Monks fell into step with me, walking close by my elbow — much too close for comfort. I could smell his sweat, mingled with a cheap deodorant. He was six inches taller than me, and I found myself gazing down at my feet to avoid having to look up at him. I noticed the heavy toe caps and thick soles of his black boots. They must have been size ten, at least.
As somebody who’d just escaped a violent death, I ought to have been able to stand up to crude intimidation, but I couldn’t account for the irrational fear he instilled in me. I wondered where the police officer was who DS Graham had sent to the house. If there was ever a time I wanted to see a policeman, it was now.
Monks’s voice was low and threatening when he spoke. ‘You’re on a slippery slope, Chris,’ he said. ‘When are you going to see sense?’
I tried to quicken my pace to get ahead of him as we neared the bottom of the drive.
‘Is that your car?’ he said. ‘It’s seen better days, I’d say. A bit like you, old pal.’
I was ashamed to see that my hand shook as I slid my key into the lock. My body was tense and painful, as if it was expecting at any moment to get a punch in the kidneys or a hand slammed in the door. That was the way Monks made me feel with every word he spoke. It was a dread and apprehension made familiar in my childhood by a certain note in my father’s voice.

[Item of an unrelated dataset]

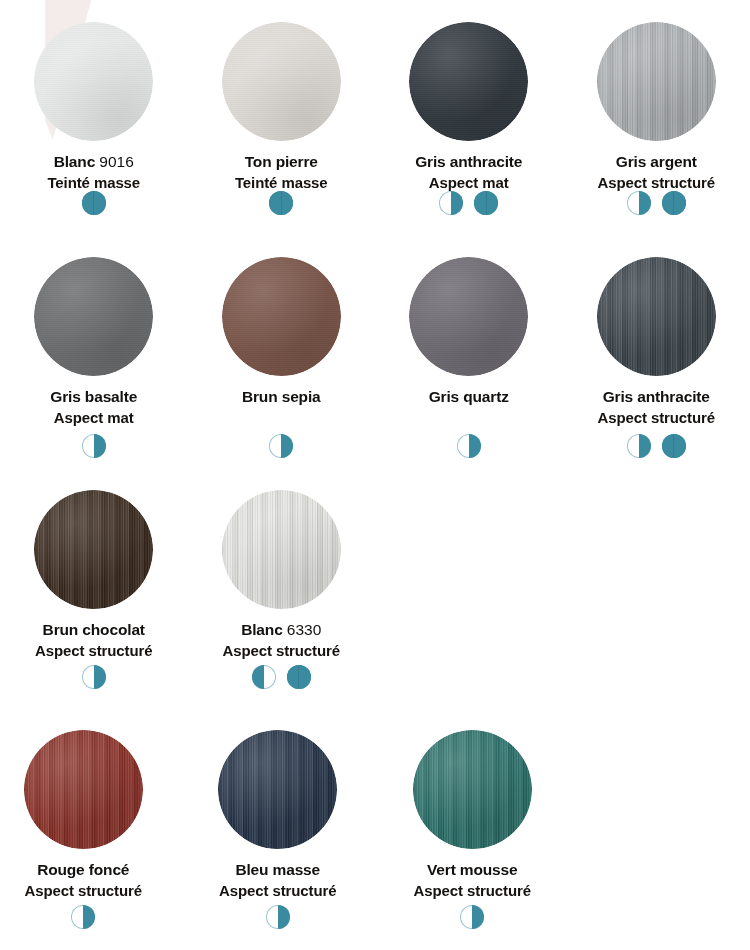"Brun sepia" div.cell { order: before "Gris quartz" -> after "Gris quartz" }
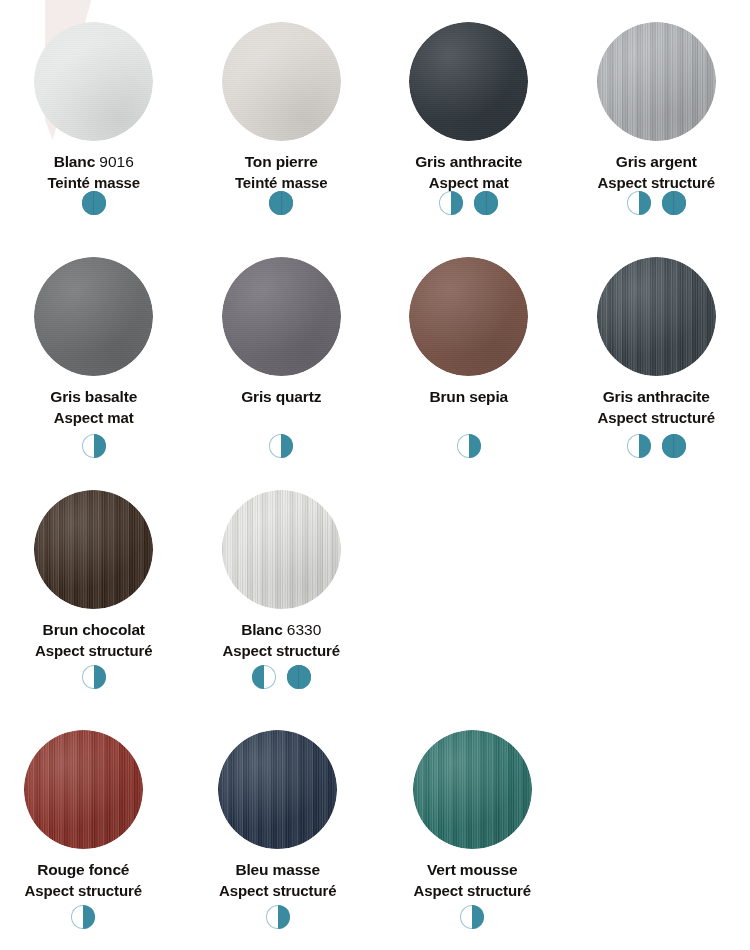"Brun chocolat" div.name { text: chocolat -> basalte }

I wondered if Mrs Wentworth was watching from her front window, and whether she’d report it if she saw Monks attack me in the street. She must know him as Caroline’s fiancé, while I was reduced to the level of a suspicious person again, a definite undesirable. For all I knew, she might be the kind who longed for tough vigilantes in size ten boots dispensing summary justice to keep the riff-raff out of the area.